** GIVEN EXERCISE A **
In the partnership schools text, how many New York children applied for charter openings this spring, and how many openings were there?
** GIVEN EXERCISE B **
According to the partnership schools text, why might competition from charters also raise standards in non-charter schools?
** GIVEN EXERCISE C **
Pick up the partnership schools text after its final sentence and keep writing it.

** PASSAGE GIVEN **
++++++++++++++++++++

Partnership Schools

Since the post election agreement between National and Act declaring that Partnership (formerly Charter)Schools would be a feature of the elected government’s education policy, there has been considerable misinformation spoken. The following is a researched explanation of Charter Schools.

The Model

Similar models have been adopted overseas. Because current opponents assume a nationwide anti-American sentiment, their focus has been on the US models. They have grasped desperately at aspects of the “Credo” study and that the results have so far been mixed. What they haven’t been prepared to acknowledge is that there has been some significant successes depending on how the model is implemented and state by state. They have also not disseminated the main point – that the effect on the poor and disadvantaged groups has been positive (i.e. the groups that this is initially aimed at in NZ).

The Economist concludes:

 “recent work by Mathematica, an independent policy group, suggests that the Credo study is sound. The bigger problem is that its findings have been misinterpreted. First, the children who most need charters have been served well. Credo finds that students in poverty and English language learners fare better in charters. And a national “meta-analysis” of research, done last year for the Centre on Reinventing Public Education in Seattle, found charters were better at teaching elementary-school reading and mathematics, and middle-school mathematics. High-school charters, though, fared worse. Another recent study in Massachusetts for the National Bureau of Economic Research concluded that urban charter schools are shown to be effective for minorities, poor students and low achievers.”

“Second, charter school performance is not so “mixed” if you look at the data on a state-by-state basis, rather than across the country as a whole.”

“Traditional public schools no longer have the excuse that they cannot be blamed for the poor performance of children because of their background; so competition from charters may improve standards in non-charters, too.”

Other media and research conclude:

“In New York, charters are oversubscribed. This spring, according to Joel Klein (former chancellor of New York City’s public schools) writing in the Wall Street Journal, some 67,000 New York kids applied for fewer than 15,000 openings in charters. “These kids,” Klein notes, “are almost entirely from low-income African-American and Latino families. Those families, desperately in search of a better education for their kids, are clearly voting with their feet. The recent test scores confirm they know what they’re doing.”

“The Success schools (Charter) are performing at the same level as NYC’s gifted and talented schools that select kids based solely on rigorous tests.”

++++++++++++++++++++

** SUPPLIED RECORDS **
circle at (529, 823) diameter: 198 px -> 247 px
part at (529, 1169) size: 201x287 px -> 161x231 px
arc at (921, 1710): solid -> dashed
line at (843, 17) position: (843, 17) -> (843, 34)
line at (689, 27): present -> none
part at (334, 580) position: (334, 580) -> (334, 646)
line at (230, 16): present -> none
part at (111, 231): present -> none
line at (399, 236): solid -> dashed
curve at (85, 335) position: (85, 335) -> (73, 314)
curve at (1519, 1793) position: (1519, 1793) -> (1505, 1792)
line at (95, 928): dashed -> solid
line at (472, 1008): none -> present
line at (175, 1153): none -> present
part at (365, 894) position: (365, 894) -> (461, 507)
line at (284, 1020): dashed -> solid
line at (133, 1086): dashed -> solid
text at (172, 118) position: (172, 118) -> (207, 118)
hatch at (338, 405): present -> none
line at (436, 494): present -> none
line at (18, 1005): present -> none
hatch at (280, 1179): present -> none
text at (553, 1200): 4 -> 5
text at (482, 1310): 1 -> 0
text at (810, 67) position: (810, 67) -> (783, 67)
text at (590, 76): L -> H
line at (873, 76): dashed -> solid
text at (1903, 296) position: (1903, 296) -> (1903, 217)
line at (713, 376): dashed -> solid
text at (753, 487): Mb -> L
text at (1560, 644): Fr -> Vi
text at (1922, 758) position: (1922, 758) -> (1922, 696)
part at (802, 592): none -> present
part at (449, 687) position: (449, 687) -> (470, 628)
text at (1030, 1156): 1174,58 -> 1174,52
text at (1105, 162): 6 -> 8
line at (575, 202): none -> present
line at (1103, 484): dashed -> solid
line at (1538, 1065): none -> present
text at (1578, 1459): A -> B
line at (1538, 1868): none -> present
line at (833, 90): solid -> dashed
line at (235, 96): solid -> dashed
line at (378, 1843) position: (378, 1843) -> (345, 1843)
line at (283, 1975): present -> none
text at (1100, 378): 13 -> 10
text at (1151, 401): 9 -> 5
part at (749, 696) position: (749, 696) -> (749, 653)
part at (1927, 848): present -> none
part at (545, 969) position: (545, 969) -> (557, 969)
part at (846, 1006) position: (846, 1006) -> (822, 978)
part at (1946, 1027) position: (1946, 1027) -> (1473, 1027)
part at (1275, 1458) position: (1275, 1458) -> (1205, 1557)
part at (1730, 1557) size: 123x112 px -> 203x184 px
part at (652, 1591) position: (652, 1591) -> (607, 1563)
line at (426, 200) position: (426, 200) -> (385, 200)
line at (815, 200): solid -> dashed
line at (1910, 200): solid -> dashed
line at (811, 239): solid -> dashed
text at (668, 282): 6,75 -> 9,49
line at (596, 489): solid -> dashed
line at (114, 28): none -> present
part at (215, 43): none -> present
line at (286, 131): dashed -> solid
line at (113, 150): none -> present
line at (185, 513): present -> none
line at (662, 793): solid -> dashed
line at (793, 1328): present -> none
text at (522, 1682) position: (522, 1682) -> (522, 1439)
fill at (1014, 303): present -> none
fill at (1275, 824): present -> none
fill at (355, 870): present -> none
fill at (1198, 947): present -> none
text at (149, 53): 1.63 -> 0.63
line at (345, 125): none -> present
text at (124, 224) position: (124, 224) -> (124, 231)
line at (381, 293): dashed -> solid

++++++++++++++++++++

** OUTPUT A **
Some 67,000 children applied for fewer than 15,000 openings.

** OUTPUT B **
Traditional public schools can no longer excuse poor performance by blaming children's backgrounds. Competition from charters may therefore push standards up in non-charters too.

** OUTPUT C **
“As recent performance data demonstrates, New Jersey’s charter schools are largely on the right track. In the five largest urban school districts in New Jersey, a higher percentage of students in charter schools are demonstrating proficiency or higher when compared to students in their respective urban school districts. In Newark, for example, charter schools performed 25 percentage points higher than district schools in math and 21 percentage points higher in language arts in 2010 – 2011.”

It is acknowledged that there have been failures (as there are in State schools in all countries). The advantage of NZ is that other countries have done much of the experimenting for us and we can emulate the best models, e.g. Andre Agassi’s school in Las Vegas.

Current opponents seem to think that if they keep saying that the NZ education system is “world class” then the significant portion of the population whose children are failing and having their life choices massively restricted will look the other way. If what we have is world class, then “world class” is not good enough. No one involved in education should be satisfied until we are absolutely world leading – for all groups.

Profit from Education

Current opponents are trying to demonise the model through the prospect that schools may be run for profit. The inference is that people making money from educating children are exploiting the taxpayer and the poor.

The first point on this is that many people already make money through education in NZ – most via the taxpayer. At the most basic level, economic theory states that there are returns to providing resources to a production process – wages/salaries, rent, interest and profit. Profit is simply the name for the return for providing some resources, taking the financial risks and organising the process. Teachers make money (i.e. profit) from educating children, university lecturers in education make profit from doing so, the education spokespeople of political parties profit from their positions, providers of services to schools make profits (e.g. electricity, IT, plumbers, builders, architects, etc), executives of education unions (e.g. PPTA, NZEI) most certainly financially profit from being involved in education. It is hard to see why many of these people seem to be saying that someone who is willing to take personal financial risks aren’t worthy of receiving income from it, and yet they are.

The second point is that it is highly unlikely that significant profits will be made – the foreseeable opportunities are too small and many of the groups who will be interested will do so on a non-profit basis. However – if an entrepreneur can set up a great school, inspire staff, improve the educational outcomes of a group of children and the flow-ons to their families – is there any real issue with them receiving a return on that? The current opponents would be very hypocritical to maintain that there is.

Unregistered Teachers

Children deserve very good teachers in front of them. But who in NZ can put their hand on their heart and say that all “qualified” and registered teachers are effective? Having a degree and going to teachers college is no guarantee of quality and teachers (especially secondary) have long debated the worth of the year at their College of Education as opposed to on-the-job training and a qualification process through that.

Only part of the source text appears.